Give or take 188,190 dead The Russian- and English-language versions of Vladimir Putin’s big WWII essay cite different casualty counts for one of the Red Army’s costliest campaigns
Last week, ahead of Moscow’s parade honoring the 75th anniversary of the USSR’s victory over Nazi Germany, Vladimir Putin released an article about the start of the Second World War. The English-language text appeared on June 18 in the relatively obscure American journal The National Interest (Kremlin spokesman Dmitry Peskov insists that it is “a very serious publication”), and a day later a Russian version of the article was printed in Rossiyskaya Gazeta, the Russian state’s official newspaper of record.
Alexander Sergeyev, the president of the Russian Academy of Sciences, praised the president’s essay, saying it’s “not only political and popular analysis, but also largely scholarly.” Alexey Venediktov, the editor-in-chief of Ekho Moskvy and the founder and publisher of the historical journal Dilettante, has rejected this assessment, saying the only new and significant information to be found in Putin’s article are the exact figures he offered for losses during the Battles of Rzhev.
The Battles of Rzhev comprised a series of operations mounted by the Red Army’s Kalinin and Western Fronts against Germany’s Army Group Center to the west of Moscow, near the city of Rzhev. The Wehrmacht occupied the area in October 1941 and the most active fighting occurred from January 8, 1942, until March 31, 1943. Soviet troops tried to build on the counterattack that repelled the Germans from Moscow, but they found themselves completely surrounded by superior enemy forces by the spring of 1942, which led to the deaths of more than 1 million Red Army soldiers. Another two attempted offensives that year brought only relative success, and the Germans didn’t retreat until March 1943.
Meduza has discovered that not even Putin’s figures for the Battles of Rzhev are without problems. The two versions of the president’s essay — the English-language text published in The National Interest and the Russian-language text that appeared in Rossiyskaya Gazeta — cite different Soviet losses in this fighting: 1,154,698 people (The National Interest, archived copy) versus 1,342,888 people (Rossiyskaya Gazeta, archived copy).
In other words, somewhere between The National Interest and Rossiyskaya Gazeta, an additional 188,190 dead Soviet soldiers materialized. Meanwhile, the Kremlin’s own website (both its English-language and Russian-language versions) cites the same higher number that was published in Rossiyskaya Gazeta.

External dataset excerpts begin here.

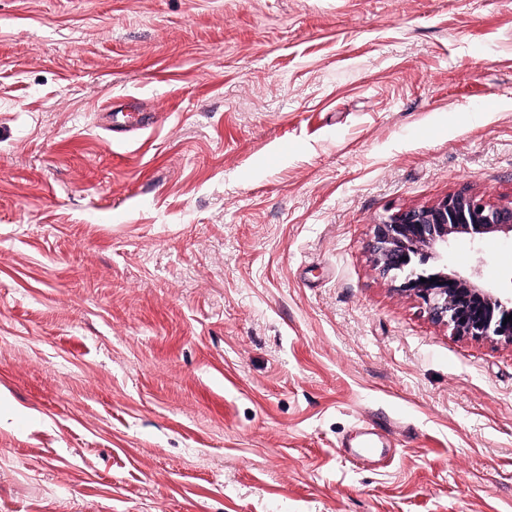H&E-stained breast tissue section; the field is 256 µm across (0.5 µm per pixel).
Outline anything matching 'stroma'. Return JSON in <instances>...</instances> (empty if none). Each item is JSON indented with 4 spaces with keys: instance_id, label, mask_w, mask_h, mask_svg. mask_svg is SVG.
Wrapping results in <instances>:
<instances>
[{
    "instance_id": "stroma-1",
    "label": "stroma",
    "mask_w": 512,
    "mask_h": 512,
    "mask_svg": "<svg viewBox=\"0 0 512 512\" xmlns=\"http://www.w3.org/2000/svg\"><path fill=\"white\" fill-rule=\"evenodd\" d=\"M463 188L512 0H0V512H512V345L367 252ZM132 116L130 113L124 112H104L102 119L104 120L103 129L108 131L111 135L126 134L132 130L143 128L142 121L137 119L136 123H132Z\"/></svg>"
}]
</instances>
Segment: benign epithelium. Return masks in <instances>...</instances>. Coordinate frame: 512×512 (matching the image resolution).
<instances>
[{"instance_id": "7a95c632", "label": "benign epithelium", "mask_w": 512, "mask_h": 512, "mask_svg": "<svg viewBox=\"0 0 512 512\" xmlns=\"http://www.w3.org/2000/svg\"><path fill=\"white\" fill-rule=\"evenodd\" d=\"M512 236V205L462 190L422 207L399 209L375 225L368 253L379 275L415 299L434 323L457 336L512 345V293L448 268V244L461 236ZM426 282H421V279Z\"/></svg>"}]
</instances>
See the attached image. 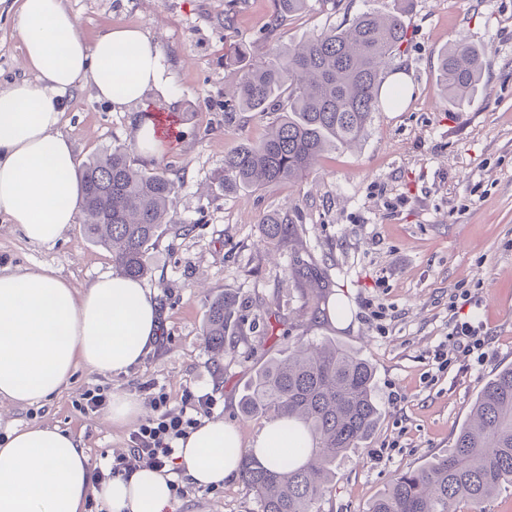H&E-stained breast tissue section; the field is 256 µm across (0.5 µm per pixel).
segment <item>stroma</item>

In both versions of the text, President Putin says his numbers come from “archival sources” and notes that the figures are “far from complete.”

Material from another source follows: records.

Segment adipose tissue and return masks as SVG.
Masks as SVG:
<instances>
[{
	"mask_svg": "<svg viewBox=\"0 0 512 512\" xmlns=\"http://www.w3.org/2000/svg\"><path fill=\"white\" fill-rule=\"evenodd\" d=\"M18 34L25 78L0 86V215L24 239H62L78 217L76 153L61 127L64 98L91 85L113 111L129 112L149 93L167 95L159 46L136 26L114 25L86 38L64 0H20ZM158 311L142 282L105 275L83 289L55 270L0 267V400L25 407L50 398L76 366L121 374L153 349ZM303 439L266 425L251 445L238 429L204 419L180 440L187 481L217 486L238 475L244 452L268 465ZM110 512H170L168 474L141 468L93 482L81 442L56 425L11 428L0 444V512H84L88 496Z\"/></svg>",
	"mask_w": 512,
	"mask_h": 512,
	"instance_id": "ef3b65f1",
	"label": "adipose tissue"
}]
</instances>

Update (June 23, 2020): Kremlin spokesman Dmitry Peskov clarified to Meduza: “I’ll explain this mistake to you. The issue, you see, is that the article was sent to The National Interest a few days earlier, but the archival work to get the exact casualty count continued basically until the authentic Russian text was sent for publication. So the figure sent to Washington was simply changed to reflect the data clarified in our archive by [Federal Archival Agency head Andrey] Artizov. So, yes there are indeed different figures there, but the numbers published in Russian are more complete and currently more comprehensive.”